▶ _ZIEL A_
Prüfe, ob die Aussagen (i) bis (iii) mit dem Flugbericht übereinstimmen, und beantworte jede mit Ja oder Nein samt den entscheidenden Worten des Flugberichts als wörtlichem Zitat. (i) Die Ankunft in Stockerau aus Bodrum erfolgte spätabends. (ii) Laut der SMS sollte der Flug OS 83 um 11.30 in JFK landen. (iii) Beim Rückruf stellte sich die Nachricht als Scherz heraus.

▶ _VORLIEGENDER AUSZUG_

FSV2000
Mittwoch - Juli - 28.07.2010 - 10:55 Uhr
Ferry N724DL New York – Wien
Es war schon immer mein fliegerischer Traum einmal einen Flieger selbst über den Atlantik zu fliegen. Unlängst war es soweit, begonnen hat alles so:
Karl (Trabauer) und ich kamen hundemüde spätabends aus Bodrum (TR) in Stockerau an. Das letzte Stück unseres Fluges wurde uns noch durch unzählige CB´s im Wiener Raum versüßt (siehe Radar). Endlich in der Kantine in LOAU drehte ich mein Handy auf, um folgendes SMS zu empfangen:
Your Flights to JFK 08.07.08 OS 83 11.30 ex VIE arrival JFK 15.00. liebe Grüße Hans Peter
Na Super, Rückruf um die Ernsthaftigkeit zu hinterfragen, angeblich kein Scherz, unser neuer Flieger muß umgehend nach Europa geflogen werden. Mir blieb gerade noch Zeit meinen Koffer umzupacken und nach Schwechat zu fahren.

▶ _BEREITGESTELLTES MATERIAL_
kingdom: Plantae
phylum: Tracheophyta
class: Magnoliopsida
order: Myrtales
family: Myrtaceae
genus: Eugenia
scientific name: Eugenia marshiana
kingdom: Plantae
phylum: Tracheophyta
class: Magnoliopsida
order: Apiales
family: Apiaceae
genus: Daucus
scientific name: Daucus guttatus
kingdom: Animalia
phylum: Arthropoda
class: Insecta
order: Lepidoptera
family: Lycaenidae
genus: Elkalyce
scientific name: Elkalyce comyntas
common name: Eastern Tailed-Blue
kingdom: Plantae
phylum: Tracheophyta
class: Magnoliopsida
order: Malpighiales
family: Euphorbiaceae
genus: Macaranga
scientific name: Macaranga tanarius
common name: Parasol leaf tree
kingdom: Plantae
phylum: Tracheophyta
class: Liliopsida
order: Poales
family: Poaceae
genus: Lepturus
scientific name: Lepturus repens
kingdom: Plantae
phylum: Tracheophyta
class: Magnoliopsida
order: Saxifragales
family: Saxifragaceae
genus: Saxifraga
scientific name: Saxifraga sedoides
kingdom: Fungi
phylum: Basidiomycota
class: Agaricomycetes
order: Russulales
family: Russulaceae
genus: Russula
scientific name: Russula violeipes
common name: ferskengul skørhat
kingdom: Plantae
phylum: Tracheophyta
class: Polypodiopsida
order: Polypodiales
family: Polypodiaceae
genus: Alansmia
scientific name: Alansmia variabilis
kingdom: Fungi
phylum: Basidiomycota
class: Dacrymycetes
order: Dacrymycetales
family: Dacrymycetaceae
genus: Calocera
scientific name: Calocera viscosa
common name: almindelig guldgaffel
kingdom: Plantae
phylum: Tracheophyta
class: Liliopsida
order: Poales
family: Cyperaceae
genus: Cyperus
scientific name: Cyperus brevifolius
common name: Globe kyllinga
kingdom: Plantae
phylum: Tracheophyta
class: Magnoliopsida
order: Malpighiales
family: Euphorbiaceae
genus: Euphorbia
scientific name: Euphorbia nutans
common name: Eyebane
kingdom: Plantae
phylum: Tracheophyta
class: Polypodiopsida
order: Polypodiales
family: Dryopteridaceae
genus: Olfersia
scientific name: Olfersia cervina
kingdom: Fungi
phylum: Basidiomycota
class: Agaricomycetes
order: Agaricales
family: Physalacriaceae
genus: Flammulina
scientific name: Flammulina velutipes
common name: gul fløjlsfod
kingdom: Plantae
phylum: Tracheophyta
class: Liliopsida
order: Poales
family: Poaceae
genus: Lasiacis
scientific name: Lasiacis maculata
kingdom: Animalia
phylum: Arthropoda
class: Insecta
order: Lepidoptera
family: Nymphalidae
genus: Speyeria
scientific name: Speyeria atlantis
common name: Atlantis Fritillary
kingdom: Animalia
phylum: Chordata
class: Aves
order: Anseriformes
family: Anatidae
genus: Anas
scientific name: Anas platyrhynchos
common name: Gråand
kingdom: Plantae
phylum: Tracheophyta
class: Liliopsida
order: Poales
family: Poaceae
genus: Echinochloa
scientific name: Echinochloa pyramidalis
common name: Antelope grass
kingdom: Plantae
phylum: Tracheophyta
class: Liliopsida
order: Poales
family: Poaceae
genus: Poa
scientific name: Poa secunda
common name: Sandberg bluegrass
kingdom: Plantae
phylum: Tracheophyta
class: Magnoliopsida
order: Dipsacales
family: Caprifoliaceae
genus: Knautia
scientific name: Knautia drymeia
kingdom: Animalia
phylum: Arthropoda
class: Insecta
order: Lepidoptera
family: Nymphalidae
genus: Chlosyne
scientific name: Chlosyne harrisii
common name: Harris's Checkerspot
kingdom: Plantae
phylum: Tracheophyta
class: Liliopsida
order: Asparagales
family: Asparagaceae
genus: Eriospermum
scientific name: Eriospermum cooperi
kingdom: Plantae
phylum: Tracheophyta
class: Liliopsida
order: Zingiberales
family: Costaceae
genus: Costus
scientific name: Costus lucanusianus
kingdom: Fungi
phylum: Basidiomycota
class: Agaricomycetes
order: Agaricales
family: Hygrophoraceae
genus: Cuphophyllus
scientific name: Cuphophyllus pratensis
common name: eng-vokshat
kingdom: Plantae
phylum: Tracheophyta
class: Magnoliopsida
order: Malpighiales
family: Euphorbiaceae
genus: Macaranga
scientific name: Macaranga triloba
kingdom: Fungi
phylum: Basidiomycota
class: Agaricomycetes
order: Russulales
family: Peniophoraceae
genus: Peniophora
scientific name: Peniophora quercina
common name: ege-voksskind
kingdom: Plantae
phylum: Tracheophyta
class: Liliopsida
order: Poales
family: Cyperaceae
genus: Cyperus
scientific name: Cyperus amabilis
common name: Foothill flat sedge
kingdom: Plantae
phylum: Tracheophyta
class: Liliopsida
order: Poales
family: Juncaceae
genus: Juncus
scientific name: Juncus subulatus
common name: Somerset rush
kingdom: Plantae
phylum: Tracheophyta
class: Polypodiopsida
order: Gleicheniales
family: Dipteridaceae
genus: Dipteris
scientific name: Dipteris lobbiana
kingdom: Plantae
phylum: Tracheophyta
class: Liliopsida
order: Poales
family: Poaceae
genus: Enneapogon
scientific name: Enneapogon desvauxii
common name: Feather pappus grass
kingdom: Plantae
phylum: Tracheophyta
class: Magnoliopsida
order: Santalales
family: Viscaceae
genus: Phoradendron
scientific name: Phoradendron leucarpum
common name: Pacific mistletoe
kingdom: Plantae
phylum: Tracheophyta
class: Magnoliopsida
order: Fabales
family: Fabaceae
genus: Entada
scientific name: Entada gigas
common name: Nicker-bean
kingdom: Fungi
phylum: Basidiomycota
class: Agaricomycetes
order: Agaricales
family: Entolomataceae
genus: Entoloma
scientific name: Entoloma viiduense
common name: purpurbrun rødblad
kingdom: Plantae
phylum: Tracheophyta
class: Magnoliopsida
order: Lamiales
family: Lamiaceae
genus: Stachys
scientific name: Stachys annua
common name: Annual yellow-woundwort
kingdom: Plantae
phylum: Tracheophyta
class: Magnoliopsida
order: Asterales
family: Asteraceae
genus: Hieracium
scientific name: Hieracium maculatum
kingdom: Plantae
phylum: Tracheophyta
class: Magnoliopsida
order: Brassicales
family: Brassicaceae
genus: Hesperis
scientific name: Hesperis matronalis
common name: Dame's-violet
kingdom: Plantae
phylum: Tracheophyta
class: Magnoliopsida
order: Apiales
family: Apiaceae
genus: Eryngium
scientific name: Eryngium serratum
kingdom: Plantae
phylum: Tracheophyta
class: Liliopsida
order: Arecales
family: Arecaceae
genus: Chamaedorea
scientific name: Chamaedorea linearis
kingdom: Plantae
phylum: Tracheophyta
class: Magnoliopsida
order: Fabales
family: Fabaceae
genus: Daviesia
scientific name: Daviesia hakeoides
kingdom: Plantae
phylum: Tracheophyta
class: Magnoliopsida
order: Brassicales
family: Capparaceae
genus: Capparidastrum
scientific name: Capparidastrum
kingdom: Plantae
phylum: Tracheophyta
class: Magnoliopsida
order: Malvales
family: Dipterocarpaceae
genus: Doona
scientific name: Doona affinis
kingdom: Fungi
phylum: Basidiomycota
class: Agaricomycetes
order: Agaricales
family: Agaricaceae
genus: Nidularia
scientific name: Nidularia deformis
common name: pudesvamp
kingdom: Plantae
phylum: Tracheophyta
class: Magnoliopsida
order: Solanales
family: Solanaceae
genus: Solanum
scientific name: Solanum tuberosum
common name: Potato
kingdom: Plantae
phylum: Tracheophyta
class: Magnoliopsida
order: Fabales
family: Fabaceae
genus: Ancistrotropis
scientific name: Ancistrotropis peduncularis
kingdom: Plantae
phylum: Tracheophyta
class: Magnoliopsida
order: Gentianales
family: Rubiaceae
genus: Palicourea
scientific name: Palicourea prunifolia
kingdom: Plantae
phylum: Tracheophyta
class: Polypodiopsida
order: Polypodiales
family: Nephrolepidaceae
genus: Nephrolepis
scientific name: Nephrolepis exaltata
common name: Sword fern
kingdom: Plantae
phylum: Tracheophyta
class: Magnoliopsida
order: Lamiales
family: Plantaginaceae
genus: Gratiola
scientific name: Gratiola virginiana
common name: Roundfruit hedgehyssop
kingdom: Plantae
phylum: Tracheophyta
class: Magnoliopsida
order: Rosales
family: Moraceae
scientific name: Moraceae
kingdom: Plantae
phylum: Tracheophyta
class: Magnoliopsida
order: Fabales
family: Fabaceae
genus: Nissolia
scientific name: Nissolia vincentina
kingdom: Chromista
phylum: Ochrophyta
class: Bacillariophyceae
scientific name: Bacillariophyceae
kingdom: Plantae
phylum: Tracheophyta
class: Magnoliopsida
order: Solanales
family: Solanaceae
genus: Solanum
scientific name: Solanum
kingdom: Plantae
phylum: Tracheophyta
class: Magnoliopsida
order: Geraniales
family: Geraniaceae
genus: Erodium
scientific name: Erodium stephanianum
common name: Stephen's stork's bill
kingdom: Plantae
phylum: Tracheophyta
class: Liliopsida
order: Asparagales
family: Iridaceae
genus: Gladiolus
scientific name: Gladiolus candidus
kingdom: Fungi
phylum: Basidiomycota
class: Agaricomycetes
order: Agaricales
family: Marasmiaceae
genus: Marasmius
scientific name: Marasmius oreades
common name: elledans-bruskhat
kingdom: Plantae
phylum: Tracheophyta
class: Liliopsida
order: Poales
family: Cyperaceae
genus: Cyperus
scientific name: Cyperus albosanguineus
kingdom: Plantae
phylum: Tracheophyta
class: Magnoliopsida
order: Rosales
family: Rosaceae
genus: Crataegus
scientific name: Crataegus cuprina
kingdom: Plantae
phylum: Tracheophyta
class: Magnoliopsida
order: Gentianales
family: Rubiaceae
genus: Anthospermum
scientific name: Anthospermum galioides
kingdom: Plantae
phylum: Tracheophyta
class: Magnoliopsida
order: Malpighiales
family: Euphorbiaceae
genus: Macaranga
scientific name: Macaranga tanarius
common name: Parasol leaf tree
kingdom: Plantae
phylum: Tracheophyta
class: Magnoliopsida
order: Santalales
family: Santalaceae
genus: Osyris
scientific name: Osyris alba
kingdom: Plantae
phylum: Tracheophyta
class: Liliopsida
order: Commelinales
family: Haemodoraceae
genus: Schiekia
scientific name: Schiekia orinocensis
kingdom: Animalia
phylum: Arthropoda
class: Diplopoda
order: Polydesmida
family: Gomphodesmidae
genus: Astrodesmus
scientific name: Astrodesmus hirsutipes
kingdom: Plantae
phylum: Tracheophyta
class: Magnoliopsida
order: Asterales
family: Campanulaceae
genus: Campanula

▶ _ZIEL B_
Wiederhole die Zeilen der Datensätze unverändert, beginnend mit der ersten Zeile der Datensätze bis einschließlich der Zeile mit „genus: Flammulina“.

▶ _SCHRIFTLICHE ANTWORT A_
(i) Ja: „Karl (Trabauer) und ich kamen hundemüde spätabends aus Bodrum (TR) in Stockerau an.“
(ii) Nein: „OS 83 11.30 ex VIE arrival JFK 15.00“
(iii) Nein: „angeblich kein Scherz“

▶ _SCHRIFTLICHE ANTWORT B_
kingdom: Plantae
phylum: Tracheophyta
class: Magnoliopsida
order: Myrtales
family: Myrtaceae
genus: Eugenia
scientific name: Eugenia marshiana
kingdom: Plantae
phylum: Tracheophyta
class: Magnoliopsida
order: Apiales
family: Apiaceae
genus: Daucus
scientific name: Daucus guttatus
kingdom: Animalia
phylum: Arthropoda
class: Insecta
order: Lepidoptera
family: Lycaenidae
genus: Elkalyce
scientific name: Elkalyce comyntas
common name: Eastern Tailed-Blue
kingdom: Plantae
phylum: Tracheophyta
class: Magnoliopsida
order: Malpighiales
family: Euphorbiaceae
genus: Macaranga
scientific name: Macaranga tanarius
common name: Parasol leaf tree
kingdom: Plantae
phylum: Tracheophyta
class: Liliopsida
order: Poales
family: Poaceae
genus: Lepturus
scientific name: Lepturus repens
kingdom: Plantae
phylum: Tracheophyta
class: Magnoliopsida
order: Saxifragales
family: Saxifragaceae
genus: Saxifraga
scientific name: Saxifraga sedoides
kingdom: Fungi
phylum: Basidiomycota
class: Agaricomycetes
order: Russulales
family: Russulaceae
genus: Russula
scientific name: Russula violeipes
common name: ferskengul skørhat
kingdom: Plantae
phylum: Tracheophyta
class: Polypodiopsida
order: Polypodiales
family: Polypodiaceae
genus: Alansmia
scientific name: Alansmia variabilis
kingdom: Fungi
phylum: Basidiomycota
class: Dacrymycetes
order: Dacrymycetales
family: Dacrymycetaceae
genus: Calocera
scientific name: Calocera viscosa
common name: almindelig guldgaffel
kingdom: Plantae
phylum: Tracheophyta
class: Liliopsida
order: Poales
family: Cyperaceae
genus: Cyperus
scientific name: Cyperus brevifolius
common name: Globe kyllinga
kingdom: Plantae
phylum: Tracheophyta
class: Magnoliopsida
order: Malpighiales
family: Euphorbiaceae
genus: Euphorbia
scientific name: Euphorbia nutans
common name: Eyebane
kingdom: Plantae
phylum: Tracheophyta
class: Polypodiopsida
order: Polypodiales
family: Dryopteridaceae
genus: Olfersia
scientific name: Olfersia cervina
kingdom: Fungi
phylum: Basidiomycota
class: Agaricomycetes
order: Agaricales
family: Physalacriaceae
genus: Flammulina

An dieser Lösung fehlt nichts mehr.